May 10, 2011

Reading José Saramago

"The following day, no one died."
So begins the novel Death with Interruptions by Portuguese writer José Saramago. Like his book Blindness, which I believe is one of the greatest books of the 20th century, in which all the inhabitants of a city except one suddenly go blind, this novel begins with an unaccountable occurrence: the people of an unnamed country stop dying. The old and very sick simply linger in their close to death state. Saramago brings us an unimaginable world and shows us how individuals and different parts of society react to it. He is a serious skeptic, skewering government, businesses, religion (oh, especially religious institutions) and criminal elements. Human beings are shown as deeply flawed and wreak violence on each other in many ways.
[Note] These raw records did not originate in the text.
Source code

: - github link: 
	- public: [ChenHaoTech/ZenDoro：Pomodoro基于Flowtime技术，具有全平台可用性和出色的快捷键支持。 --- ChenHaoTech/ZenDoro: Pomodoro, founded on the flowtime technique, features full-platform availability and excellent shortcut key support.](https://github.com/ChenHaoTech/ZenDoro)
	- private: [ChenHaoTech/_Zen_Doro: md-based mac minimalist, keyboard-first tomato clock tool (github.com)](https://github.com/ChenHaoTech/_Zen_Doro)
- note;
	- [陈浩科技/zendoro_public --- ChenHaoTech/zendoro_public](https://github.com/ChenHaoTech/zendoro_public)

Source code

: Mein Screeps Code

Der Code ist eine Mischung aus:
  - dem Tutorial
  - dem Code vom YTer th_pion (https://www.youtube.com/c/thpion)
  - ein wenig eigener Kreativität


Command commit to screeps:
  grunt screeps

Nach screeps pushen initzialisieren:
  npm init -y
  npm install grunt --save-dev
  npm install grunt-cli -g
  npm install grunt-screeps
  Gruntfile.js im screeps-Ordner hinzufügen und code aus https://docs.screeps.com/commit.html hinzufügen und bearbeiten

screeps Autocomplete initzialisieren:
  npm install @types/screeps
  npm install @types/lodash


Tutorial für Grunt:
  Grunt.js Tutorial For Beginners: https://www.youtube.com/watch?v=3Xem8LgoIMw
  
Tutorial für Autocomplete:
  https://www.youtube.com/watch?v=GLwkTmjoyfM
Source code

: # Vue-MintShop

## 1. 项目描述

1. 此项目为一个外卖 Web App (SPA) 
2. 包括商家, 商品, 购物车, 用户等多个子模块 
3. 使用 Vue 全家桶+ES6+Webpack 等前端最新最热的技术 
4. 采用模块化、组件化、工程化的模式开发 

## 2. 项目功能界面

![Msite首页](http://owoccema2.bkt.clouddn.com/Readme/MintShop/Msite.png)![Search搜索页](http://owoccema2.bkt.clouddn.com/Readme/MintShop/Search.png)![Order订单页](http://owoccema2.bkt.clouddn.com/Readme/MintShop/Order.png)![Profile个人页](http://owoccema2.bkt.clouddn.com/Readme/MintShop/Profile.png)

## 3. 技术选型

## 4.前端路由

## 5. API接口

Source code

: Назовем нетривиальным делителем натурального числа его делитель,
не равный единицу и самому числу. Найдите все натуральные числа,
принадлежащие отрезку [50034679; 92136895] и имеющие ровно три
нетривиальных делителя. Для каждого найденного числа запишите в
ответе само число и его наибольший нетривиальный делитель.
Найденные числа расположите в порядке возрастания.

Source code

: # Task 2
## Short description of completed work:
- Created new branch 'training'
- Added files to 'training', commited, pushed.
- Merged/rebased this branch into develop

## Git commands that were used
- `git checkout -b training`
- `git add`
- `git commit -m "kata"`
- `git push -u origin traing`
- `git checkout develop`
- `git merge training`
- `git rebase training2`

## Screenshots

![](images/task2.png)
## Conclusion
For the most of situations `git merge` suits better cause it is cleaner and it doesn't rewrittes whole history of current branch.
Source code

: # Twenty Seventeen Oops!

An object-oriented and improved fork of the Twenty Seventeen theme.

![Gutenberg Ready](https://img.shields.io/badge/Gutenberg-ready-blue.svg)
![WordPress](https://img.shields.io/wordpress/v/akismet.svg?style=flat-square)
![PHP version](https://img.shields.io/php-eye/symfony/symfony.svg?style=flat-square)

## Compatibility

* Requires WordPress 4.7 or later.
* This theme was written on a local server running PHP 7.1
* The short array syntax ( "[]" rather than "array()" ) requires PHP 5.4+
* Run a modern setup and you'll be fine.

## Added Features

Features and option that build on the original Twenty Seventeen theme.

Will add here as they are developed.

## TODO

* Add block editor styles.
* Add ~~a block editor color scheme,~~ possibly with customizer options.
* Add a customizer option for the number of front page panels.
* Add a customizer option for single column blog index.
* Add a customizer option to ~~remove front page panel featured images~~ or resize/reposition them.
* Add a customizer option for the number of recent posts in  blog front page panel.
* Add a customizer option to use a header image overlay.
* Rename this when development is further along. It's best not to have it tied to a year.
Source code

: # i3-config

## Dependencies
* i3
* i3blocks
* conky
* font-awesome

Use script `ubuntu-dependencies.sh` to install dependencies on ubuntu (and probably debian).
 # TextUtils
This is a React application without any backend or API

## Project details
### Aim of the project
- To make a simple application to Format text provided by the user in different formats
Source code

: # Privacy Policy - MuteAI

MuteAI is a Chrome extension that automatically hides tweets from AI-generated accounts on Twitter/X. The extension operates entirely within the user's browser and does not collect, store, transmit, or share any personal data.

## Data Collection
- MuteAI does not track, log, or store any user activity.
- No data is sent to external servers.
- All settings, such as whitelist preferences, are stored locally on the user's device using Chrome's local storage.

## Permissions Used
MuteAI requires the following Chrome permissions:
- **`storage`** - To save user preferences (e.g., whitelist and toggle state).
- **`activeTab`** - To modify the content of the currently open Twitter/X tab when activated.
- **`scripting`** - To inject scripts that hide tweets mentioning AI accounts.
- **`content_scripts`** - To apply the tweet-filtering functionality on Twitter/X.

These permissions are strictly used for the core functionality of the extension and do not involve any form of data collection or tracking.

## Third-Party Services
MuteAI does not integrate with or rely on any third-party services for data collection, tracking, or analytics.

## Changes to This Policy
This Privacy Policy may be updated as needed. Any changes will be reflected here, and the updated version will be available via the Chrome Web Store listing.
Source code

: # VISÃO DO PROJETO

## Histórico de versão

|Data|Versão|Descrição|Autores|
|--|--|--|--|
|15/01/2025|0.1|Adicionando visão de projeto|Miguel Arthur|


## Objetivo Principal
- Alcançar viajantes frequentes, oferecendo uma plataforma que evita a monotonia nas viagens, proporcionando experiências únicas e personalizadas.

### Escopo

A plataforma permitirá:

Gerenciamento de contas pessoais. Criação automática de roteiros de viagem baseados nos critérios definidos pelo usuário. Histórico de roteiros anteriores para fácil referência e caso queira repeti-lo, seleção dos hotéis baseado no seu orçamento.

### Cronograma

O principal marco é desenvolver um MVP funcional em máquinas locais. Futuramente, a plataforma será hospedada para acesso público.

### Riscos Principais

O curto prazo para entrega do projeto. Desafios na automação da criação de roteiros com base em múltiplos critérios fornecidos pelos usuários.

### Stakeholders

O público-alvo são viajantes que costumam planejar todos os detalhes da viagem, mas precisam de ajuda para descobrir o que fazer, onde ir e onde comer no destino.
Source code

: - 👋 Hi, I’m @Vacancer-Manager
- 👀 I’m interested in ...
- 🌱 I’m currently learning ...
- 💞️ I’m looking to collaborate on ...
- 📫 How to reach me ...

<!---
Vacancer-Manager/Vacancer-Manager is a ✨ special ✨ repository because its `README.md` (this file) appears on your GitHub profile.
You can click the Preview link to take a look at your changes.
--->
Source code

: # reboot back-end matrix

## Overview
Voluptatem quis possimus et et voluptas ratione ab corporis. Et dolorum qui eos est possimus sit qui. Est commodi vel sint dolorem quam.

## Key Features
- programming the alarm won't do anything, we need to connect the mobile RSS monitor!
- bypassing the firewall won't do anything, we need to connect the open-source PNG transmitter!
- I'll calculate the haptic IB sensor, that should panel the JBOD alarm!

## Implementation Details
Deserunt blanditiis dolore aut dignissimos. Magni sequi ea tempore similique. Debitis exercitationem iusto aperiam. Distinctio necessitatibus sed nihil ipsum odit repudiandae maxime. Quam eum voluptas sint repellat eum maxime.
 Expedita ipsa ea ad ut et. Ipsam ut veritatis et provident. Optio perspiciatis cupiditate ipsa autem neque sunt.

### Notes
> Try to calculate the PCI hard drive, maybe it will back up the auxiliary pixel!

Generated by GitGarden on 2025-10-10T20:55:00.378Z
What makes these novels so moving and so powerful to read––and I would add The Elephant's Journey, a more lighthearted story of an elephant traveling in 16th century Europe––is the great belief in a core of human, and animal, goodness and love; love that transcends whatever is weakest within us, that brings compassion and kindness, that after all, makes life worth living. After reading pages of very tough stuff, written in clear prose but with no character names or capitalization, no quotation marks around speech, we are greatly rewarded with a sense of spiritual beauty, and hope. I was in tears at the end of Death with Interruptions, incredibly touched by what had occurred. Saramago is one of the world's great writers, not for the beauty of his prose, but for his fabulous vision and his deep humanity.